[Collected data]

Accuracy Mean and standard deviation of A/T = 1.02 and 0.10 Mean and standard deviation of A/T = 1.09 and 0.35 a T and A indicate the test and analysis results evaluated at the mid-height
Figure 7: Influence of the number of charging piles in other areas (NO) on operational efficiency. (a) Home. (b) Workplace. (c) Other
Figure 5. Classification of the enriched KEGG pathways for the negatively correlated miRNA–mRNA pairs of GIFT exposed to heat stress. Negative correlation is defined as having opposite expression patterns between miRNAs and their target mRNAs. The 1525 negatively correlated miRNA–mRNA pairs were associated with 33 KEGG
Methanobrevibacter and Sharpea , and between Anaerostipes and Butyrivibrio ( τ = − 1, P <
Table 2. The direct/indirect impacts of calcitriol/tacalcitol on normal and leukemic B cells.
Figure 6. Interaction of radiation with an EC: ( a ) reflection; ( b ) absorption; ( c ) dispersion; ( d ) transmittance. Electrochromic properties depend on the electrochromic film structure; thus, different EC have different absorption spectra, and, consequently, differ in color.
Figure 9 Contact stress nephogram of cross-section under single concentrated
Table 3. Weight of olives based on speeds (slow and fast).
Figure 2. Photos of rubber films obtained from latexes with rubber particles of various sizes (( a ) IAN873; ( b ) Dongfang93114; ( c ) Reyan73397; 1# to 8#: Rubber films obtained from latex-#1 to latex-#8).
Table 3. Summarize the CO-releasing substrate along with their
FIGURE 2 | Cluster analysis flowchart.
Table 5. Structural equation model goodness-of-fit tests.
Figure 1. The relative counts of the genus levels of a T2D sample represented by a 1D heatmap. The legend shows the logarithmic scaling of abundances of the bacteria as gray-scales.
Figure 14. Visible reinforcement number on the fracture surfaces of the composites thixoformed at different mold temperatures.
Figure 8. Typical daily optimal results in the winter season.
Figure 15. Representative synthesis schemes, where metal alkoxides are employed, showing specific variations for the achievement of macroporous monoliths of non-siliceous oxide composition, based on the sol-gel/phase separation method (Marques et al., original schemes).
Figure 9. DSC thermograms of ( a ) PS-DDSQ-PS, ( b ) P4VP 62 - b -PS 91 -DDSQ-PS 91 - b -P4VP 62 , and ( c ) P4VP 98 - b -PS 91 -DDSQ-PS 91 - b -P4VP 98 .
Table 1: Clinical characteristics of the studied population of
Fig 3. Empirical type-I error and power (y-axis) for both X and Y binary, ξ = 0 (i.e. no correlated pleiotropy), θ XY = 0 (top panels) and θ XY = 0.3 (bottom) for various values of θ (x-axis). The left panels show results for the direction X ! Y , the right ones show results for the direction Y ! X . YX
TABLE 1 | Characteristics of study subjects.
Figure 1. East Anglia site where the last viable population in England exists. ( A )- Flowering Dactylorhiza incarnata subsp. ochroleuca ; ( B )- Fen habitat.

--- ACTIVITY ---
Taking the entries above, write out exactly each line from the one holding "Figure 1. The" to the one holding "Figure 8. Typical", both included, and stop there.

--- TASK ANSWER ---
Figure 1. The relative counts of the genus levels of a T2D sample represented by a 1D heatmap. The legend shows the logarithmic scaling of abundances of the bacteria as gray-scales.
Figure 14. Visible reinforcement number on the fracture surfaces of the composites thixoformed at different mold temperatures.
Figure 8. Typical daily optimal results in the winter season.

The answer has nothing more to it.